Task description → Copies of all lines containing the string "Okręgowy" are needed from the data below.

··········

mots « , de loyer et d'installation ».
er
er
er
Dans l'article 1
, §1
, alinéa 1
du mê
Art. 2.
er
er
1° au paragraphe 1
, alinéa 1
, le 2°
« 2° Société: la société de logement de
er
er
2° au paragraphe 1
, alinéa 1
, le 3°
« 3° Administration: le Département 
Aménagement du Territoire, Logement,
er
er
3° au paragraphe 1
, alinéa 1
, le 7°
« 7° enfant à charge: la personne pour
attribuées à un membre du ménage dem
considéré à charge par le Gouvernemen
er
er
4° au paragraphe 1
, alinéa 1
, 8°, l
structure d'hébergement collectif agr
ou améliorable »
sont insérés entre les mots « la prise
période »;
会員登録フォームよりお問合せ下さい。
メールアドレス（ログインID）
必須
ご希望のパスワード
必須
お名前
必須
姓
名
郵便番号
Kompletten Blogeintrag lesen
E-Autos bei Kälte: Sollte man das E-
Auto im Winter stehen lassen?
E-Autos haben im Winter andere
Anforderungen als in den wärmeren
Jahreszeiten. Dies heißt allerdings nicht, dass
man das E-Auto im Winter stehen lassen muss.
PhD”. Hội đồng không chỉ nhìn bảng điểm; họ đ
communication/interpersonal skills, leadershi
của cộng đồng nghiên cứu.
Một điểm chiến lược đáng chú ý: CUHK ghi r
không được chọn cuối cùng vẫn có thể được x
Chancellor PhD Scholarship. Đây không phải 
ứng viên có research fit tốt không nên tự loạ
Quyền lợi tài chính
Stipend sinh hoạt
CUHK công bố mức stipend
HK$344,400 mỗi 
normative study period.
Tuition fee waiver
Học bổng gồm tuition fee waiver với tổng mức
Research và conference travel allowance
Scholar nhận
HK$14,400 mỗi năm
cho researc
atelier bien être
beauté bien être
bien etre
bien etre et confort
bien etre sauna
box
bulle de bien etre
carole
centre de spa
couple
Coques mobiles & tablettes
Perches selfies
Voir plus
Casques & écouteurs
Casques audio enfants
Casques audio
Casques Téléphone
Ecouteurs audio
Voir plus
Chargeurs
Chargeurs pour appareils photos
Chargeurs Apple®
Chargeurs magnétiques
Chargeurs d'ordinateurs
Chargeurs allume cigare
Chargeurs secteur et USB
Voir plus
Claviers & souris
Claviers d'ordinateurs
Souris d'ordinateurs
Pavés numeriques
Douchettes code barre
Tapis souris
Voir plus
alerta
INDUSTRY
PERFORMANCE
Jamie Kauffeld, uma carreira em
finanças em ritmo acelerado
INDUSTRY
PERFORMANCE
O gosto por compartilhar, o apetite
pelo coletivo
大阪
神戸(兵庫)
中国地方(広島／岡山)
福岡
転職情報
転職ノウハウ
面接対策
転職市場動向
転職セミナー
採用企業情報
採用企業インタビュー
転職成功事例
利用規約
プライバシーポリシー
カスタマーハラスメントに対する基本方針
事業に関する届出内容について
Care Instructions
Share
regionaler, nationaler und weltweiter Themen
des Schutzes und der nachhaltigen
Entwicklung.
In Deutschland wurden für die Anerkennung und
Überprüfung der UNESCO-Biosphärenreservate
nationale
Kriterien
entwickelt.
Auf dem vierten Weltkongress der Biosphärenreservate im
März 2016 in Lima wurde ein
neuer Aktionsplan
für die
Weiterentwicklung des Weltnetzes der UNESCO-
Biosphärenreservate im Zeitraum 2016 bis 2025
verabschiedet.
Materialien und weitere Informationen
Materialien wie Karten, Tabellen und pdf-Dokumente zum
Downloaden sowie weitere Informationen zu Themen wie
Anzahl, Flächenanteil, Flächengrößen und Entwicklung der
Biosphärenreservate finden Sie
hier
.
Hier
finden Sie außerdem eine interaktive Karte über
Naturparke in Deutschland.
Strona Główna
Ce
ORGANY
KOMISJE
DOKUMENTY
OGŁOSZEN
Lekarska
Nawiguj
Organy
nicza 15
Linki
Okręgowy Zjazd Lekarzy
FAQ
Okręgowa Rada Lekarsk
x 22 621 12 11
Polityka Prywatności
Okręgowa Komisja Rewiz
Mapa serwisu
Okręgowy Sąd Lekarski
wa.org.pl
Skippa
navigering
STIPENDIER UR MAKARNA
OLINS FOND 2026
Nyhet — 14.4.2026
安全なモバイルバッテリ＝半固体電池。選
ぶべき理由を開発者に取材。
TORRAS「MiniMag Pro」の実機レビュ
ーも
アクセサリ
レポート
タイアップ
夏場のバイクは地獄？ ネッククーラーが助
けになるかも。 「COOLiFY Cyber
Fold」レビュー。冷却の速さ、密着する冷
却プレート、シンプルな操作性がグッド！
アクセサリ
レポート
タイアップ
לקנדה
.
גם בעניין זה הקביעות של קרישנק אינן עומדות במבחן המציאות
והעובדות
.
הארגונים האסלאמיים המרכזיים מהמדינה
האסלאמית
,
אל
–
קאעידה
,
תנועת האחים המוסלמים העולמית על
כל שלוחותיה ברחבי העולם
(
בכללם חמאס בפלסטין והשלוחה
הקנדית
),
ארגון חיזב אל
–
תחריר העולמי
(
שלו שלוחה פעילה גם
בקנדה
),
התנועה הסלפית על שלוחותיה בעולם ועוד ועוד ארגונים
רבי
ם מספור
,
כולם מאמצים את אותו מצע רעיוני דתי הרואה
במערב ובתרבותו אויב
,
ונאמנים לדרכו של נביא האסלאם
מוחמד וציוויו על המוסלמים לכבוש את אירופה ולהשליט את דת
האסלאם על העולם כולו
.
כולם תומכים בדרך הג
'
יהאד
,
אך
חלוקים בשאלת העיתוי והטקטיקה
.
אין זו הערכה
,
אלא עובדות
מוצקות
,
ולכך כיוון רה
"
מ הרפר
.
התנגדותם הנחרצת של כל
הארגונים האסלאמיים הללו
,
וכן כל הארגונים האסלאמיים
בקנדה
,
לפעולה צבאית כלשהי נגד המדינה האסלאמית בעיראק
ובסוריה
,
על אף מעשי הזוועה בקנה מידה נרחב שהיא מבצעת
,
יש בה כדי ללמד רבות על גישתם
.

··········

Response area →
Okręgowy Zjazd Lekarzy
Okręgowy Sąd Lekarski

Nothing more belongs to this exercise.